Even though David was “down in the dumps”, so to speak, he always looked to the Lord, cried out to Him, and placed his hope in Him:
“I love you, O Lord, my strength. The Lord is my rock and my fortress and my deliverer, my God, my rock, in whom I take refuge, my shield, and the horn of my salvation, my stronghold. I call upon the Lord, who is worthy to be praised, and I am saved from my enemies.”
Psalm 18:1-3 ESV
“Even though I walk through the valley of the shadow of death, I will fear no evil, for you are with me; your rod and your staff, they comfort me.”
“ I waited patiently for the Lord ; he inclined to me and heard my cry. He drew me up from the pit of destruction, out of the miry bog, and set my feet upon a rock, making my steps secure. He put a new song in my mouth, a song of praise to our God.”
Psalm 40:1-3 ESV
David did not look toward his circumstances, his possessions or even his friends for peace of mind. He knew that true peace could only come from God. Yes – the urge to give in to sin and temptation is much bigger when we are sad or anxious. We can easily justify our idol worshiping or temper tantrums when we feel grief. Just a bit more food. Just another small glass. I am allowed to be angry with everyone.
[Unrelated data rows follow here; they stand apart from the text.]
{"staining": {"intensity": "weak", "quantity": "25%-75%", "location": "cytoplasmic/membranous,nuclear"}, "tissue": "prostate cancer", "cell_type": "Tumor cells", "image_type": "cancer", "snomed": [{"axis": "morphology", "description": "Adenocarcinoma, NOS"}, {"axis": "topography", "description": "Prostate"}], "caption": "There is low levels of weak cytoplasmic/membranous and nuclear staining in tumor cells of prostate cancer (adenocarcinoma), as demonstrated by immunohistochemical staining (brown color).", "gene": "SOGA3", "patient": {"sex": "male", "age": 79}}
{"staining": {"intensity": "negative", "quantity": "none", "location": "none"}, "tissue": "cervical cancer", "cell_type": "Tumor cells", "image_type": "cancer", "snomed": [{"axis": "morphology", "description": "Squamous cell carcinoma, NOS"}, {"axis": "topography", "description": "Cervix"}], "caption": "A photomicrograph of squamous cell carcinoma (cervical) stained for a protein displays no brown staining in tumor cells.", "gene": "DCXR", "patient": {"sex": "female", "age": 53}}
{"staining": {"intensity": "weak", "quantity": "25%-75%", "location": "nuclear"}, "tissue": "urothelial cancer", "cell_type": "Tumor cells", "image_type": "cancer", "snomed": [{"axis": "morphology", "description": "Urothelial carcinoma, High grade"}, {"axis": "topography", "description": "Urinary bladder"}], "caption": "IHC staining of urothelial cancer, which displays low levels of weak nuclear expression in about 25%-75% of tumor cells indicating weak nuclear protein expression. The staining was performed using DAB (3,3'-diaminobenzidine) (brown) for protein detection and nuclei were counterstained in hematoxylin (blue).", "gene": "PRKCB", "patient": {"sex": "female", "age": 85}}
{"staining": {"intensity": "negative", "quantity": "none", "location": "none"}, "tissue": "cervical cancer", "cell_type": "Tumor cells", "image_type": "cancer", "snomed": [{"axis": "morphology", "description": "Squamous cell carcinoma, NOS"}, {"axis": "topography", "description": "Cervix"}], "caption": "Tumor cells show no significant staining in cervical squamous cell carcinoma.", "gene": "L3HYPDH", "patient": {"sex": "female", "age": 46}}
I am allowed to find fault with everything. These aren’t normal times – I blame the virus! But it doesn’t need to be like this.
Sadness can draw us closer to God. It humbles us and makes us realise that we are not independent or strong, that we are not in control, and that we direly need a Saviour. He is the only one who can truly bring us comfort and peace amidst these dark times.
So, by all means, feel sad; go through all the emotions. But take it to God. Cry out to Him, like David did. If you are struggling to pray, speak one of the Psalms to God. If you cannot work from home or are retired, having a lot of time on your hands, why not read through the Psalms daily?
And as we just celebrated Easter, let’s remember that our salvation doesn’t depend on our emotions. However desolate and helpless we feel, Jesus is still our risen King. I am going to quote Eswine again: “It is Christ and not the absence of depression that saves us. So, we declare this truth. Our sense of God’s absence does not mean that He is so. Though our bodily gloom allows us no feeling of His tender touch, He holds on to us still. Our feelings of Him do not save us. He does. Our hope therefore, does not reside in our ability to preserve a good mood but in His ability to bear us up.”